An amyloidosis is a group of serious and rare diseases in which abnormal proteins, known as amyloid fibrils, build up in tissues and organs. Building up of these proteins leads to improper functionality of the organs and hence the failure. It results from abnormalities in plasma cells. Amyloidosis could be either genetic or acquired. There are several types of Amyloidosis depending on the type of protein that accumulates in tissues. The most common type of Amyloidosis is known as ATTR Amyloidosis.

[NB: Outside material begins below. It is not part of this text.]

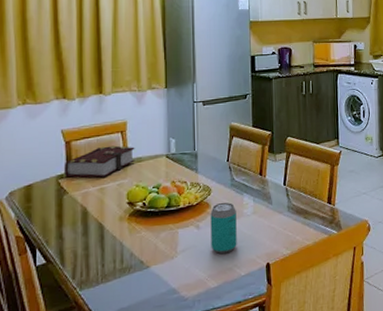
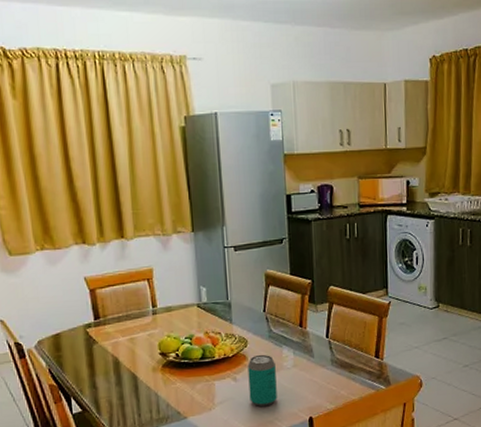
book: present [63,145,135,179] -> none [90,294,165,328]

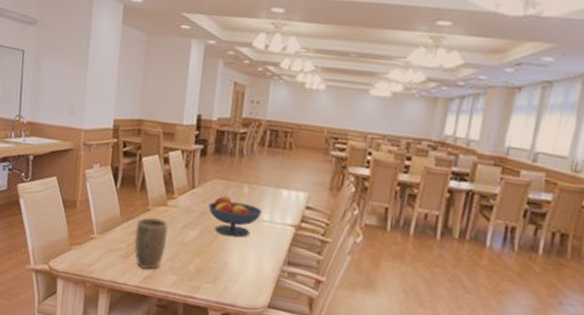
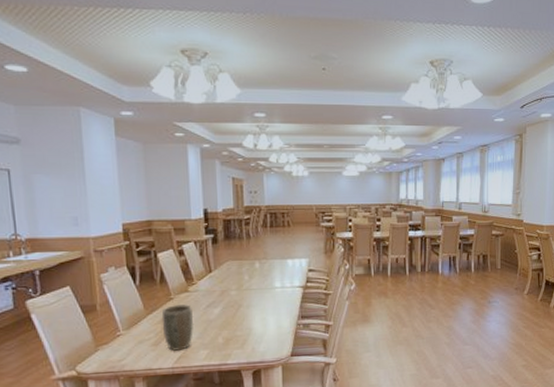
fruit bowl: present [208,195,262,238] -> none [227,274,274,307]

What are the key symptoms of Amyloidosis?
1. Symptoms related to Kidney failure:
- General weakness & tiredness
- Loss of appetite
- Legs swelling as a result of fluid retention
2. Symptoms related to heart failure:
- Arrhythmia
- Legs swelling as a result of fluid retention
- Shortness of breath
3. Other symptoms:
- Carpel tunnel syndrome
- Peripheral neuropathy
- Constipation or diarrhea
- Fainting when standing up
How to diagnose Amyloidosis?
Diagnosing Amyloidosis is not an easy process due to its vague symptoms. Several tests could be conducted to diagnose Amyloidosis, including:
- Tissue biopsy from the affected organ
- Bone marrow biopsy
- MRI or CT scan for affected organs
- Heart ultrasound
- Blood tests
- Serum amyloid P scanning (SAP Scanning).
How to treat Amyloidosis?
In most cases, chemotherapy is required to treat Amyloidosis in combination with steroids. This treatment aims to destroy the abnormal plasma cells in the bone marrow. Some cases could qualify for stem cell transplantation. It is very important to keep eye on organs like the heart and kidney after diagnosis. Some patients may need renal dialysis or transplantation.
In Jan 2021 the FDA grants accelerated approval to Darzalex Faspro for newly diagnosed light chain amyloidosis.